The Archaeology News Network reports that after 1,700 years of neglect and silence, the ancient theatre of Messeni is slated to re-opens its doors for the public, this summer. Restoration work took nearly 20 years, but the theater is now ready for use again--as the theater was intended to be.

“We want the theatre to operate for events, schools, conferences. We want all areas of ancient Messene to operate in a multifaceted manner. We want the whole city to become alive, to be related to society and the institutions. The only damage is caused by women’s high heels; the risk of damages comes through time not people.”

Archeologist Petros Themelis has spearheaded the project from the beginning, and he believes that the purpose of a theater is the be used, not remain clothed. This from a man who has spent years trying to piece together the theater. From the article:

“When we first started the excavations, we found ourselves discouraged.

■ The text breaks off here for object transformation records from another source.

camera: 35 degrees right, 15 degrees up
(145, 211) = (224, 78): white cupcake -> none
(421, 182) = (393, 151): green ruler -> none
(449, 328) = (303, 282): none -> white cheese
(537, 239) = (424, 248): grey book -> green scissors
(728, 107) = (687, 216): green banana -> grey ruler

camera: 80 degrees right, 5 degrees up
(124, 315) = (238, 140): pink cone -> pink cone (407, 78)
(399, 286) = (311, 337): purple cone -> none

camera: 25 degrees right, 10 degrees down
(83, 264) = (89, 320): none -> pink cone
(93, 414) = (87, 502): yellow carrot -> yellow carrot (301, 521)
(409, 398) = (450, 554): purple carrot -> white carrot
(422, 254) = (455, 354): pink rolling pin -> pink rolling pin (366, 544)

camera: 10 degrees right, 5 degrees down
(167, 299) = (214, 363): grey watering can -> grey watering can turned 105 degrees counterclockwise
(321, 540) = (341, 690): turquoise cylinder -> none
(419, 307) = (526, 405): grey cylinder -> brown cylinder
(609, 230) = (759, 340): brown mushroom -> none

The theatre was practically non-existent, the only thing left were some barrier walls and the olive groves surrounding it (…). Huge earth deposits covered the orchestra and the koilon” says Petros Themelis, head of the excavations.
After operating for six centuries, the theatre was abandoned, it declined and eventually succumbed. Characteristic for the apathy of the residents of the area regarding its fate is the fact that during Byzantine era, they removed many of the seats and used them as building material for temples and houses. The restoration of the ancient theatre lasted more than 20 years. The archaeologists managed to re-unite the scattered pieces and put back to their places more than 2,000 seats."
Ancient Messeni (Αρχαία Μεσσήνη) is a local community within the regional unit of Messenia, and is located in the far south of modern Greece. Most of the area of Ancient Messene contains the ruins of the large classical city-state of Messene refounded by Epaminondas in 369 BC, after the battle of Leuctra and the first Theban invasion of the Peloponnese. The ancient city can be visited an is a major tourist attraction. In ancient times, it was founded by Helots (Spartan slaves) running from Sparta. The defensive wall they built around the city to keep them out still exists in some places. Pausanias describes the ancient city in great detail in his 'Description of Greece'; a few choice selections.

"Round Messene is a wall, the whole circuit of which is built of stone, with towers and battlements upon it. I have not seen the walls at Babylon or the walls of Memnon at Susa in Persia, nor have I heard the account of any eye-witness; but the walls at Ambrossos in Phocis, at Byzantium and at Rhodes, all of them the most strongly fortified places, are not so strong as the Messenian wall." [4.31.5]
"The Messenians possess a statue of Zeus the Saviour in the market-place and a fountain Arsinoe. [...] There are sanctuaries of the gods Poseidon and Aphrodite, and, what is most deserving of mention, a statue of the Mother of the Gods, of Parian marble, the work of Damophon,31 the artist who repaired the Zeus at Olympia with extreme accuracy when the ivory parted. [...] By Damophon too is the so-called Laphria at Messene. The cult came to be established among them in the following way: Among the people of Calydon, Artemis, who was worshipped by them above all the gods, had the title Laphria, and the Messenians who received Naupactus from the Athenians, being at that time close neighbors of the Aetolians, adopted her from the people of Calydon.
The Messenians have a temple erected to Eileithyia with a stone statue, and near by a hall of the Curetes, [...] There is a holy shrine of Demeter at Messene and statues of the Dioscuri, carrying the daughters of Leucippus. [...] The most numerous statues and the most worth seeing are to be found in the sanctuary of Asclepius. For besides statues of the god and his sons, and besides statues of Apollo, the Muses and Heracles, the city of Thebes is represented and Epaminondas the son of Cleommis, Fortune, and Artemis Bringer of Light." [4.31.6 - 4.31.10]

The theater is only mentioned in passing:

"There is also a bronze statue of Aristomenes in the Messenian running-ground. Not far from the theater is a sanctuary of Sarapis and Isis." [4.32.6]

The restored theatre will open on the third of August with an opera performance in ancient Hellenic festival style. It will be performed by the Athens State Orchestra, conducted by Giorgos Kouroupos. Soloists Dimitris Platanias and Tselia Kostea will participate. The event is organized in cooperation with the “Diazoma” Association.vDuring the event, 2,500 spectators will be hosted at the theatre. After the completion of restoration works, its capacity is estimated to reach 5,000 seats, which is half the capacity the theater had in antiquity.